Give the number of lines in the entries that contain "from". State only the count.

Dataset entries
● ● ● ● ● ● ●

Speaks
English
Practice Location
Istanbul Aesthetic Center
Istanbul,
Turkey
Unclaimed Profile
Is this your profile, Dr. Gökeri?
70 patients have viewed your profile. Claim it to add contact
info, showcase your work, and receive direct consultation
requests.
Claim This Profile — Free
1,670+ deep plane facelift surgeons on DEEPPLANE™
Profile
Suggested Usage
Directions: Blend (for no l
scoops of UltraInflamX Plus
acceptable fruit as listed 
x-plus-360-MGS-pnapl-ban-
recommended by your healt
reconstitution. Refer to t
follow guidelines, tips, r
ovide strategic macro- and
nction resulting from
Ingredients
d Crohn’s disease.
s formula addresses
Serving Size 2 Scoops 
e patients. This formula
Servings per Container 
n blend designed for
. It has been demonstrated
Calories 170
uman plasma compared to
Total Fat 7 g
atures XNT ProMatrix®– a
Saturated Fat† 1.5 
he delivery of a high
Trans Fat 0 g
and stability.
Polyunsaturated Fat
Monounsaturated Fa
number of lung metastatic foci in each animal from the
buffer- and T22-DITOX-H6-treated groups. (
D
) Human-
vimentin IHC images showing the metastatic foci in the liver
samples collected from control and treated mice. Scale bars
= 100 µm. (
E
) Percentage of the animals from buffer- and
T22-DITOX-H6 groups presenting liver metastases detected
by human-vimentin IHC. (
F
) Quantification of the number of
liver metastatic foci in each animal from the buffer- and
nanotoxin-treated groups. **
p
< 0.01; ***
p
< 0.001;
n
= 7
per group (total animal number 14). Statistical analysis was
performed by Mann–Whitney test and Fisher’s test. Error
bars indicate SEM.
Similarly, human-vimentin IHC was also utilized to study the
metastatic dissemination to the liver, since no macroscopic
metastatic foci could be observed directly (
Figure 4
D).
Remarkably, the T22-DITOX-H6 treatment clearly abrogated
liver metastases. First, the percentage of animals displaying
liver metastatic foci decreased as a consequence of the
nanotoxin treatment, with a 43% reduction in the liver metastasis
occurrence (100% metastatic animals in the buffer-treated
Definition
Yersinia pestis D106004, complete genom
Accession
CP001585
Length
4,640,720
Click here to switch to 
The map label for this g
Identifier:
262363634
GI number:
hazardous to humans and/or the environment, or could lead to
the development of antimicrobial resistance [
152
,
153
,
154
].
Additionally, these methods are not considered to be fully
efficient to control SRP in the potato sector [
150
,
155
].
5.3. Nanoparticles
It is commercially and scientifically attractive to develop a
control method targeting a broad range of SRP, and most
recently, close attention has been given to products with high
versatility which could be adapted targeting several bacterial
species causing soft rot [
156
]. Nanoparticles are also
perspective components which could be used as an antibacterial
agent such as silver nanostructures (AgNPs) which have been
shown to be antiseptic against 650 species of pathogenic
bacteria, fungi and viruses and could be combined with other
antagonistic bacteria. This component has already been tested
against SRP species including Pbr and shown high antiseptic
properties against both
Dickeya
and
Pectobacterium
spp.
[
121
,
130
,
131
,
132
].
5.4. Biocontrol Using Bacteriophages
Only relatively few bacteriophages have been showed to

● ● ● ● ● ● ●

## Answer for this exercise
5